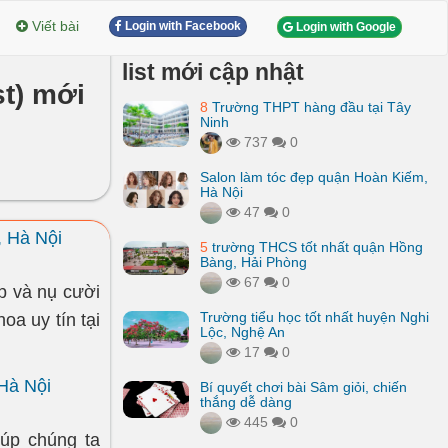
Viết bài
Login with Facebook
Login with Google
list mới cập nhật
st) mới
8
Trường THPT hàng đầu tại Tây
Ninh
737
0
Salon làm tóc đẹp quận Hoàn Kiếm,
Hà Nội
47
0
, Hà Nội
5
trường THCS tốt nhất quận Hồng
Bàng, Hải Phòng
67
0
p và nụ cười
Trường tiểu học tốt nhất huyện Nghi
oa uy tín tại
Lộc, Nghệ An
17
0
Hà Nội
Bí quyết chơi bài Sâm giỏi, chiến
thắng dễ dàng
445
0
úp chúng ta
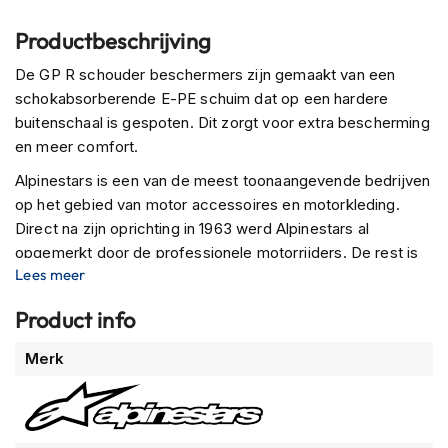
P
i
Productbeschrijving
l
o
De GP R schouder beschermers zijn gemaakt van een
t
schokabsorberende E-PE schuim dat op een hardere
e
n
buitenschaal is gespoten. Dit zorgt voor extra bescherming
h
en meer comfort.
e
l
Alpinestars is een van de meest toonaangevende bedrijven
m
op het gebied van motor accessoires en motorkleding.
e
Direct na zijn oprichting in 1963 werd Alpinestars al
n
opgemerkt door de professionele motorrijders. De rest is
P
Lees meer
geschiedenis. Tegenwoordig staan de producten van
i
Alpinestars als zeer veilig en betrouwbaar bekend.
n
Product info
Alpinestars is daarom zeker een merk om te overwegen in
l
jouw zoektocht naar kwaliteitsproducten voor een
o
Meer
Merk
c
schappelijke prijs.
informatie
k
h
e
l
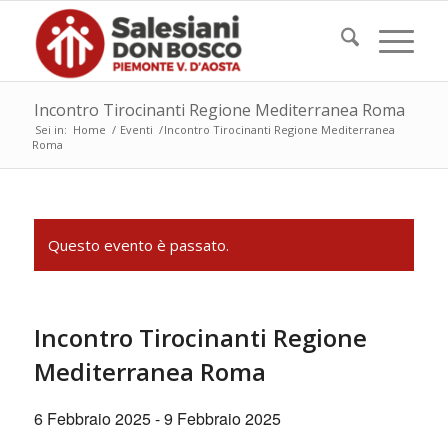
Incontro Tirocinanti Regione Mediterranea Roma
Sei in:
Home
/
Eventi
/
Incontro Tirocinanti Regione Mediterranea
Roma
Questo evento è passato.
Incontro Tirocinanti Regione
Mediterranea Roma
6 Febbraio 2025
-
9 Febbraio 2025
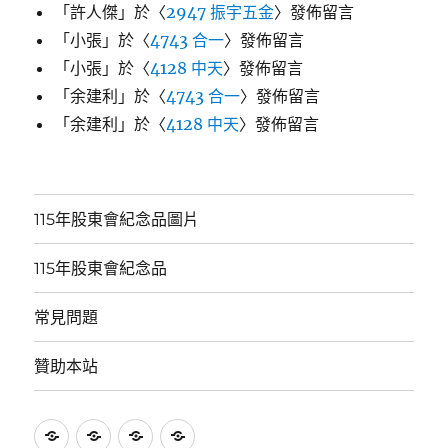
「
許人傑
」於〈
2947 振宇五金
〉發佈留言
「
小張
」於〈
4743 合一
〉發佈留言
「
小張
」於〈
4128 中天
〉發佈留言
「
余建利
」於〈
4743 合一
〉發佈留言
「
余建利
」於〈
4128 中天
〉發佈留言
115年股東會紀念品圖片
115年股東會紀念品
常見問題
贊助本站
115
115
常
贊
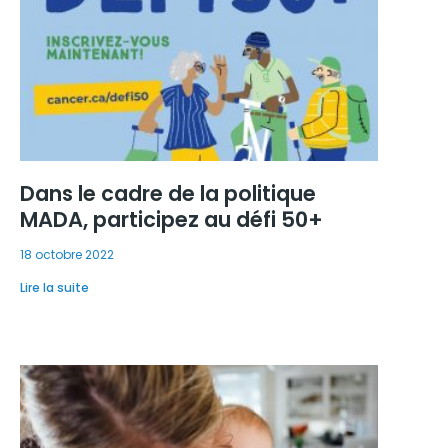
Dans le cadre de la politique
MADA, participez au défi 50+
18 octobre 2022
Lire la suite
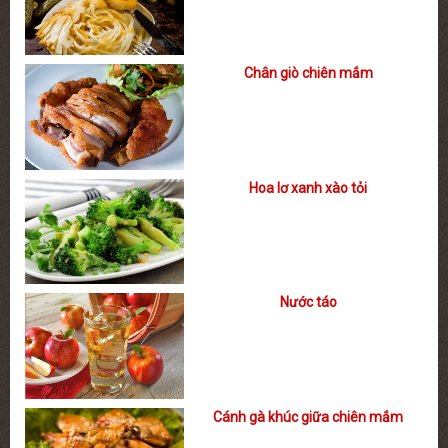
Chân giò chiên mắm
Hoa lơ xanh xào tỏi
Nước táo
Cánh gà khúc giữa chiên mắm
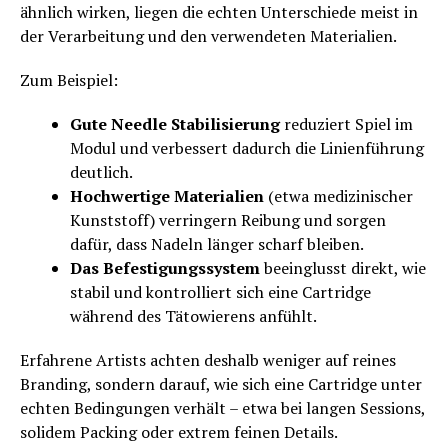
ähnlich wirken, liegen die echten Unterschiede meist in
der Verarbeitung und den verwendeten Materialien.
Zum Beispiel:
Gute Needle Stabilisierung
reduziert Spiel im
Modul und verbessert dadurch die Linienführung
deutlich.
Hochwertige Materialien
(etwa medizinischer
Kunststoff) verringern Reibung und sorgen
dafür, dass Nadeln länger scharf bleiben.
Das Befestigungssystem
beeinglusst direkt, wie
stabil und kontrolliert sich eine Cartridge
während des Tätowierens anfühlt.
Erfahrene Artists achten deshalb weniger auf reines
Branding, sondern darauf, wie sich eine Cartridge unter
echten Bedingungen verhält – etwa bei langen Sessions,
solidem Packing oder extrem feinen Details.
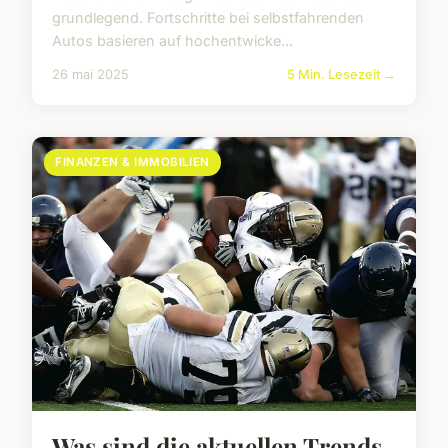
grundlegend. Fortschritte bei selbstfahrenden
Autos basieren auf hochentwicke...
26 mai 2025
5 Min. Lesezeit →
FINANZEN & IMMOBILIEN
Was sind die aktuellen Trends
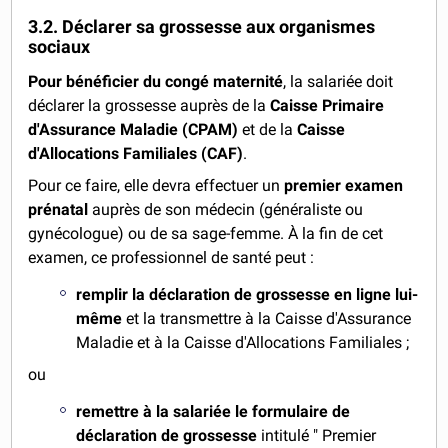
3.2. Déclarer sa grossesse aux organismes
sociaux
Pour bénéficier du congé maternité
, la salariée doit
déclarer la grossesse auprès de la
Caisse Primaire
d'Assurance Maladie (CPAM)
et de la
Caisse
d'Allocations Familiales (CAF)
.
Pour ce faire, elle devra effectuer un
premier examen
prénatal
auprès de son médecin (généraliste ou
gynécologue) ou de sa sage-femme. À la fin de cet
examen, ce professionnel de santé peut :
remplir la déclaration de grossesse en ligne lui-
même
et la transmettre à la Caisse d'Assurance
Maladie et à la Caisse d'Allocations Familiales ;
ou
remettre à la salariée le formulaire de
déclaration de grossesse
intitulé " Premier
━━━━
**WHAT YOU NEED TO DO**
Find each line in the listing that contains the string "examen" and copy those lines. Matches must have the same case.

**RESPONSE TO THE TASK**
premier examen
examen, ce professionnel de santé peut :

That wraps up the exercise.